DIRECTIONS FOR THIS TASK: Repeat the data exactly, please; no pictures belong in the copy.

Transcribed page contents
● ● ● ● ● ● ●

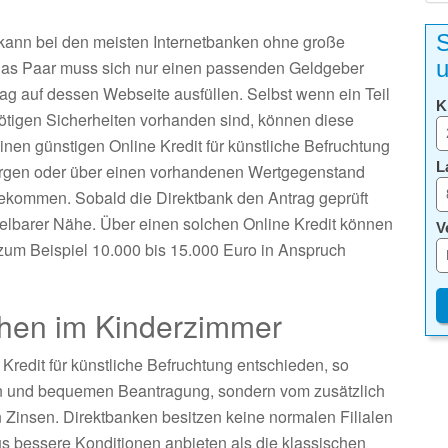
S
g kann bei den meisten Internetbanken ohne große
u
s Paar muss sich nur einen passenden Geldgeber
 auf dessen Webseite ausfüllen. Selbst wenn ein Teil
K
ötigen Sicherheiten vorhanden sind, können diese
nen günstigen Online Kredit für künstliche Befruchtung
L
ürgen oder über einen vorhandenen Wertgegenstand
 bekommen. Sobald die Direktbank den Antrag geprüft
ttelbarer Nähe. Über einen solchen Online Kredit können
V
um Beispiel 10.000 bis 15.000 Euro in Anspruch
chen im Kinderzimmer
 Kredit für künstliche Befruchtung entschieden, so
ellen und bequemen Beantragung, sondern vom zusätzlich
 Zinsen. Direktbanken besitzen keine normalen Filialen
s bessere Konditionen anbieten als die klassischen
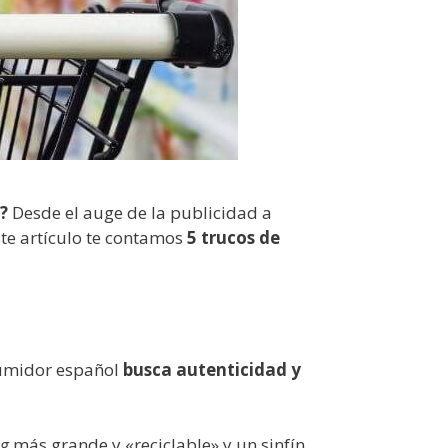
?
Desde el auge de la publicidad a
te artículo te contamos
5 trucos de
sumidor español
busca autenticidad y
ng
más grande y «reciclable» y un sinfín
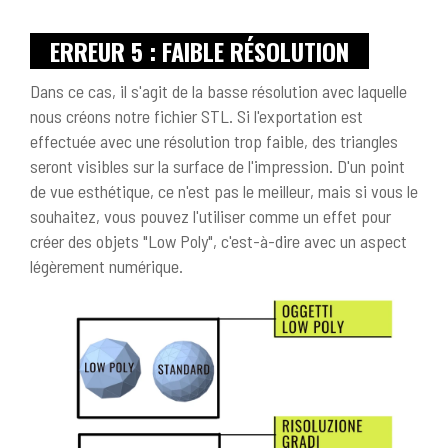
ERREUR 5 : FAIBLE RÉSOLUTION
Dans ce cas, il s'agit de la basse résolution avec laquelle
nous créons notre fichier STL. Si l'exportation est
effectuée avec une résolution trop faible, des triangles
seront visibles sur la surface de l'impression. D'un point
de vue esthétique, ce n'est pas le meilleur, mais si vous le
souhaitez, vous pouvez l'utiliser comme un effet pour
créer des objets "Low Poly", c'est-à-dire avec un aspect
légèrement numérique.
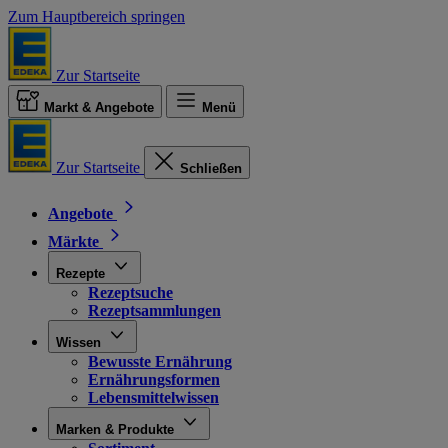
Zum Hauptbereich springen
Zur Startseite
Markt & Angebote
Menü
Zur Startseite
Schließen
Angebote
Märkte
Rezepte
Rezeptsuche
Rezeptsammlungen
Wissen
Bewusste Ernährung
Ernährungsformen
Lebensmittelwissen
Marken & Produkte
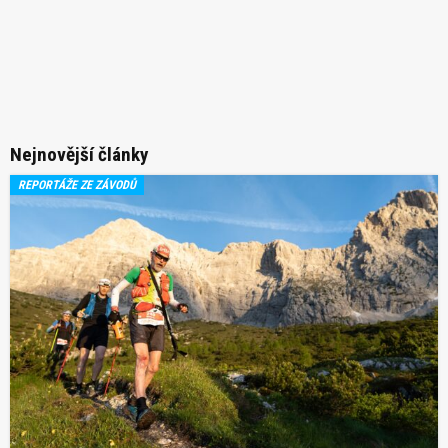
Nejnovější články
REPORTÁŽE ZE ZÁVODŮ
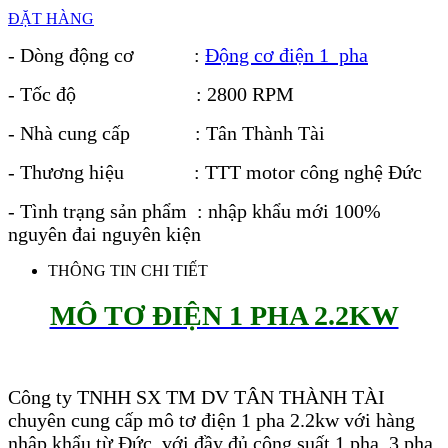
ĐẶT HÀNG
- Dòng động cơ :
Động cơ điện 1 pha
- Tốc độ : 2800 RPM
- Nhà cung cấp : Tân Thành Tài
- Thương hiệu : TTT motor công nghệ Đức
- Tình trạng sản phẩm : nhập khẩu mới 100%
nguyên đai nguyên kiện
THÔNG TIN CHI TIẾT
MÔ TƠ ĐIỆN 1 PHA 2.2KW
Công ty TNHH SX TM DV TÂN THÀNH TÀI
chuyên cung cấp mô tơ điện 1 pha 2.2kw với hàng
nhập khẩu từ Đức, với đầy đủ công suất 1 pha, 3 pha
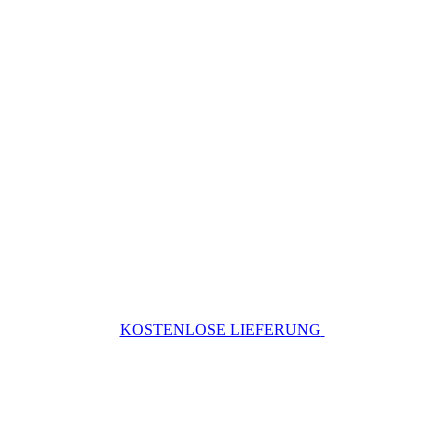
KOSTENLOSE LIEFERUNG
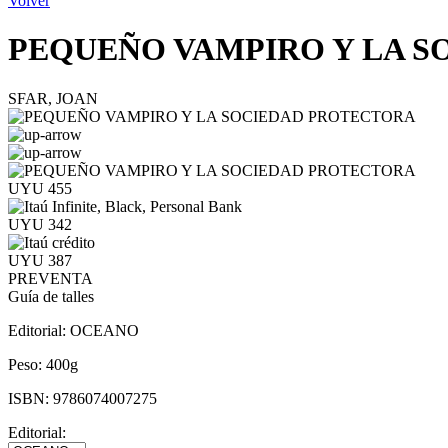
Volver
PEQUEÑO VAMPIRO Y LA 
SFAR, JOAN
UYU 455
UYU 342
UYU 387
PREVENTA
Guía de talles
Editorial:
OCEANO
Peso:
400g
ISBN:
9786074007275
Editorial:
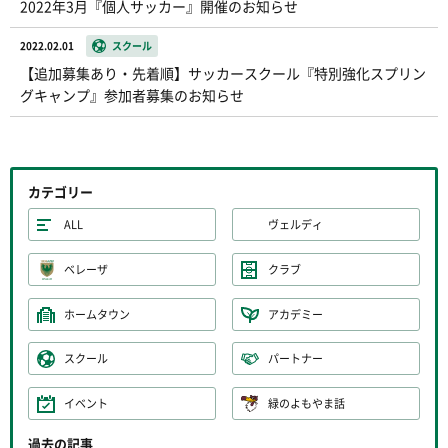
2022年3月『個人サッカー』開催のお知らせ
2022.02.01
スクール
【追加募集あり・先着順】サッカースクール『特別強化スプリン
グキャンプ』参加者募集のお知らせ
カテゴリー
ALL
ヴェルディ
ベレーザ
クラブ
ホームタウン
アカデミー
スクール
パートナー
イベント
緑のよもやま話
過去の記事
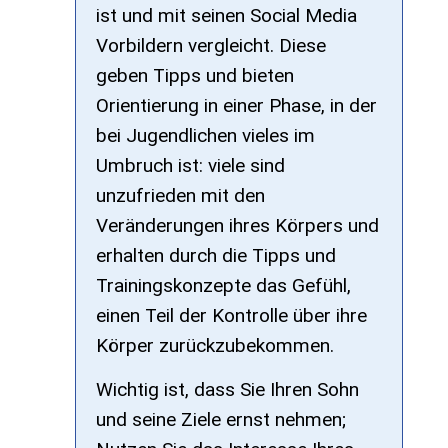
ist und mit seinen Social Media
Vorbildern vergleicht. Diese
geben Tipps und bieten
Orientierung in einer Phase, in der
bei Jugendlichen vieles im
Umbruch ist: viele sind
unzufrieden mit den
Veränderungen ihres Körpers und
erhalten durch die Tipps und
Trainingskonzepte das Gefühl,
einen Teil der Kontrolle über ihre
Körper zurückzubekommen.
Wichtig ist, dass Sie Ihren Sohn
und seine Ziele ernst nehmen;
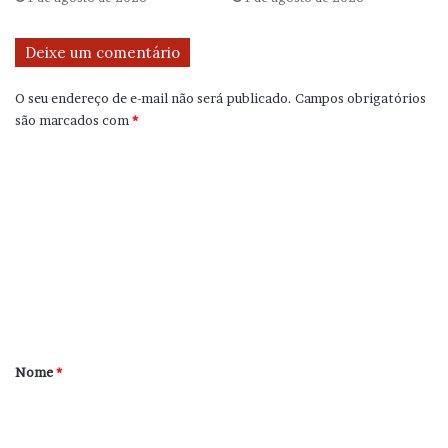
Deixe um comentário
O seu endereço de e-mail não será publicado.
Campos obrigatórios
são marcados com
*
C
o
m
e
n
t
á
r
Nome
*
i
o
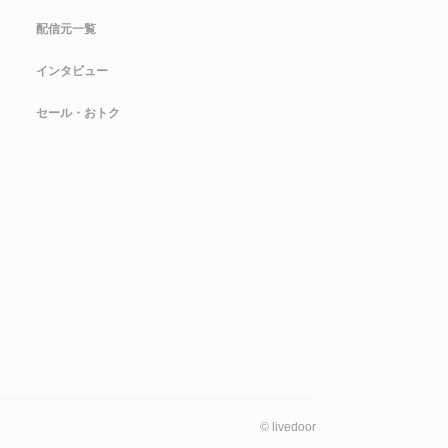
配信元一覧
インタビュー
セール・おトク
©
livedoor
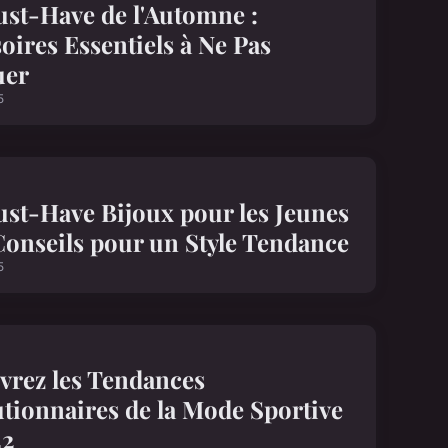
st-Have de l'Automne :
oires Essentiels à Ne Pas
uer
5
st-Have Bijoux pour les Jeunes
Conseils pour un Style Tendance
5
vrez les Tendances
tionnaires de la Mode Sportive
22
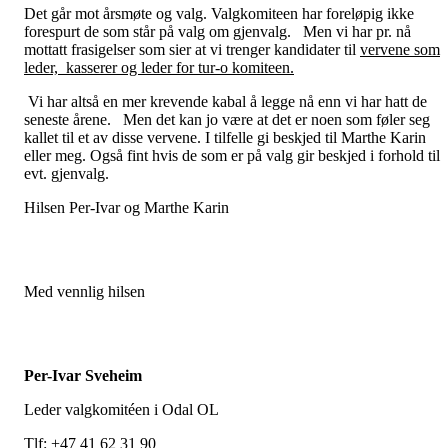
Det går mot årsmøte og valg. Valgkomiteen har foreløpig ikke
forespurt de som står på valg om gjenvalg. Men vi har pr. nå
mottatt frasigelser som sier at vi trenger kandidater til
vervene som
leder, kasserer og leder for tur-o komiteen.
Vi har altså en mer krevende kabal å legge nå enn vi har hatt de
seneste årene. Men det kan jo være at det er noen som føler seg
kallet til et av disse vervene. I tilfelle gi beskjed til Marthe Karin
eller meg. Også fint hvis de som er på valg gir beskjed i forhold til
evt. gjenvalg.
Hilsen Per-Ivar og Marthe Karin
Med vennlig hilsen
Per-Ivar Sveheim
Leder valgkomitéen i Odal OL
Tlf: +47 41 62 31 90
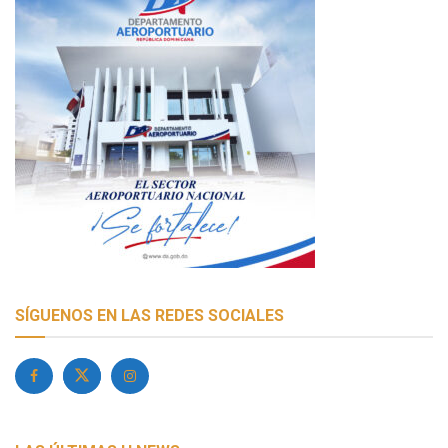
SÍGUENOS EN LAS REDES SOCIALES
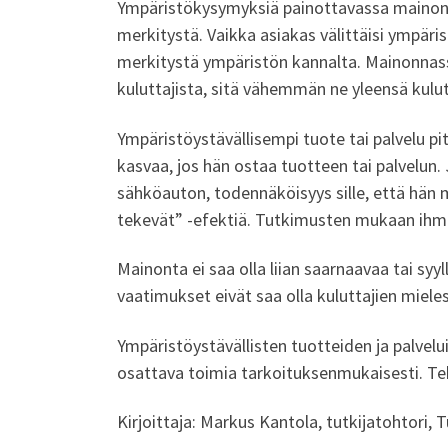
Ympäristökysymyksiä painottavassa mainonna
merkitystä. Vaikka asiakas välittäisi ympäri
merkitystä ympäristön kannalta. Mainonnass
kuluttajista, sitä vähemmän ne yleensä kulu
Ympäristöystävällisempi tuote tai palvelu pi
kasvaa, jos hän ostaa tuotteen tai palvelun
sähköauton, todennäköisyys sille, että hän
tekevät” -efektiä. Tutkimusten mukaan ihmi
Mainonta ei saa olla liian saarnaavaa tai syy
vaatimukset eivät saa olla kuluttajien mie
Ympäristöystävällisten tuotteiden ja palvelu
osattava toimia tarkoituksenmukaisesti. Te
Kirjoittaja: Markus Kantola, tutkijatohtori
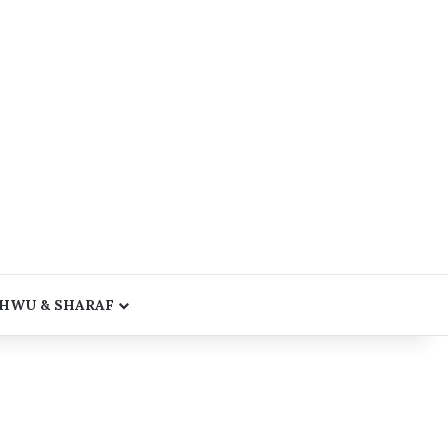
HWU & SHARAF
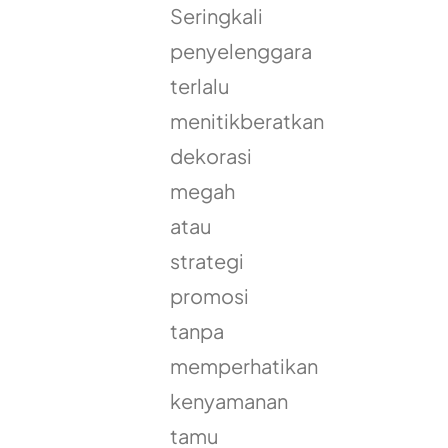
Seringkali
penyelenggara
terlalu
menitikberatkan
dekorasi
megah
atau
strategi
promosi
tanpa
memperhatikan
kenyamanan
tamu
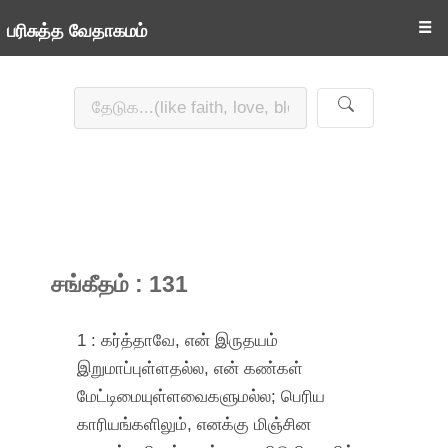
☰
பரிசுத்த வேதாகமம்
சங்கீதம் : 131
1 : கர்த்தாவே, என் இருதயம்
இறுமாப்புள்ளதல்ல, என் கண்கள்
மேட்டிமையுள்ளவைகளுமல்ல; பெரிய
காரியங்களிலும், எனக்கு மிஞ்சின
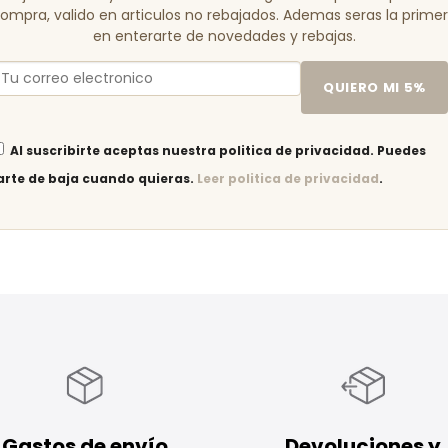
ompra, valido en articulos no rebajados. Ademas seras la prime
en enterarte de novedades y rebajas.
QUIERO MI 5%
Al suscribirte aceptas nuestra politica de privacidad. Puedes
arte de baja cuando quieras.
Leer politica de privacidad
.
Gastos de envío
Devoluciones y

● ● ● ● ● ● ●

TASK RESPONSE:
S
g kann bei den meisten Internetbanken ohne große
u
s Paar muss sich nur einen passenden Geldgeber
 auf dessen Webseite ausfüllen. Selbst wenn ein Teil
K
ötigen Sicherheiten vorhanden sind, können diese
nen günstigen Online Kredit für künstliche Befruchtung
L
ürgen oder über einen vorhandenen Wertgegenstand
 bekommen. Sobald die Direktbank den Antrag geprüft
ttelbarer Nähe. Über einen solchen Online Kredit können
V
um Beispiel 10.000 bis 15.000 Euro in Anspruch
chen im Kinderzimmer
 Kredit für künstliche Befruchtung entschieden, so
ellen und bequemen Beantragung, sondern vom zusätzlich
 Zinsen. Direktbanken besitzen keine normalen Filialen
s bessere Konditionen anbieten als die klassischen
?
Desde el auge de la publicidad a
te artículo te contamos
5 trucos de
sumidor español
busca autenticidad y
ng
más grande y «reciclable» y un sinfín
ERREUR 5 : FAIBLE RÉSOLUTION
Dans ce cas, il s'agit de la basse résolution avec laquelle
nous créons notre fichier STL. Si l'exportation est
effectuée avec une résolution trop faible, des triangles
seront visibles sur la surface de l'impression. D'un point
de vue esthétique, ce n'est pas le meilleur, mais si vous le
souhaitez, vous pouvez l'utiliser comme un effet pour
créer des objets "Low Poly", c'est-à-dire avec un aspect
légèrement numérique.
Zum Hauptbereich springen
Zur Startseite
Markt & Angebote
Menü
Zur Startseite
Schließen
Angebote
Märkte
Rezepte
Rezeptsuche
Rezeptsammlungen
Wissen
Bewusste Ernährung
Ernährungsformen
Lebensmittelwissen
Marken & Produkte
Nejnovější články
REPORTÁŽE ZE ZÁVODŮ
ĐẶT HÀNG
- Dòng động cơ :
Động cơ điện 1 pha
- Tốc độ : 2800 RPM
- Nhà cung cấp : Tân Thành Tài
- Thương hiệu : TTT motor công nghệ Đức
- Tình trạng sản phẩm : nhập khẩu mới 100%
nguyên đai nguyên kiện
THÔNG TIN CHI TIẾT
MÔ TƠ ĐIỆN 1 PHA 2.2KW
Công ty TNHH SX TM DV TÂN THÀNH TÀI
chuyên cung cấp mô tơ điện 1 pha 2.2kw với hàng
nhập khẩu từ Đức, với đầy đủ công suất 1 pha, 3 pha
KOSTENLOSE LIEFERUNG
Volver
PEQUEÑO VAMPIRO Y LA 
SFAR, JOAN
UYU 455
UYU 342
UYU 387
PREVENTA
Guía de talles
Editorial:
OCEANO
Peso:
400g
ISBN:
9786074007275
Editorial:
2022年3月『個人サッカー』開催のお知らせ
2022.02.01
スクール
【追加募集あり・先着順】サッカースクール『特別強化スプリン
グキャンプ』参加者募集のお知らせ
カテゴリー
ALL
ヴェルディ
ベレーザ
クラブ
ホームタウン
アカデミー
スクール
パートナー
イベント
緑のよもやま話
過去の記事
ist und mit seinen Social Media
Vorbildern vergleicht. Diese
geben Tipps und bieten
Orientierung in einer Phase, in der
bei Jugendlichen vieles im
Umbruch ist: viele sind
unzufrieden mit den
Veränderungen ihres Körpers und
erhalten durch die Tipps und
Trainingskonzepte das Gefühl,
einen Teil der Kontrolle über ihre
Körper zurückzubekommen.
Wichtig ist, dass Sie Ihren Sohn
und seine Ziele ernst nehmen;
Deixe um comentário
O seu endereço de e-mail não será publicado.
Campos obrigatórios
são marcados com
*
C
o
m
e
n
t
á
r
Nome
*
i
o
配信元一覧
インタビュー
セール・おトク
©
livedoor
st-Have de l'Automne :
oires Essentiels à Ne Pas
uer
5
st-Have Bijoux pour les Jeunes
Conseils pour un Style Tendance
5
vrez les Tendances
tionnaires de la Mode Sportive
22
Det går mot årsmøte og valg. Valgkomiteen har foreløpig ikke
forespurt de som står på valg om gjenvalg. Men vi har pr. nå
mottatt frasigelser som sier at vi trenger kandidater til
vervene som
leder, kasserer og leder for tur-o komiteen.
Vi har altså en mer krevende kabal å legge nå enn vi har hatt de
seneste årene. Men det kan jo være at det er noen som føler seg
kallet til et av disse vervene. I tilfelle gi beskjed til Marthe Karin
eller meg. Også fint hvis de som er på valg gir beskjed i forhold til
evt. gjenvalg.
Hilsen Per-Ivar og Marthe Karin
Med vennlig hilsen
Per-Ivar Sveheim
Leder valgkomitéen i Odal OL
Tlf: +47 41 62 31 90
SÍGUENOS EN LAS REDES SOCIALES
Ympäristökysymyksiä painottavassa mainonna
merkitystä. Vaikka asiakas välittäisi ympäri
merkitystä ympäristön kannalta. Mainonnass
kuluttajista, sitä vähemmän ne yleensä kulu
Ympäristöystävällisempi tuote tai palvelu pi
kasvaa, jos hän ostaa tuotteen tai palvelun
sähköauton, todennäköisyys sille, että hän
tekevät” -efektiä. Tutkimusten mukaan ihmi
Mainonta ei saa olla liian saarnaavaa tai syy
vaatimukset eivät saa olla kuluttajien mie
Ympäristöystävällisten tuotteiden ja palvelu
osattava toimia tarkoituksenmukaisesti. Te
Kirjoittaja: Markus Kantola, tutkijatohtori
HWU & SHARAF
Seringkali
penyelenggara
terlalu
menitikberatkan
dekorasi
megah
atau
strategi
promosi
tanpa
memperhatikan
kenyamanan
tamu
☰
பரிசுத்த வேதாகமம்
சங்கீதம் : 131
1 : கர்த்தாவே, என் இருதயம்
இறுமாப்புள்ளதல்ல, என் கண்கள்
மேட்டிமையுள்ளவைகளுமல்ல; பெரிய
காரியங்களிலும், எனக்கு மிஞ்சின
ompra, valido en articulos no rebajados. Ademas seras la prime
en enterarte de novedades y rebajas.
QUIERO MI 5%
Al suscribirte aceptas nuestra politica de privacidad. Puedes
arte de baja cuando quieras.
Leer politica de privacidad
.
Gastos de envío
Devoluciones y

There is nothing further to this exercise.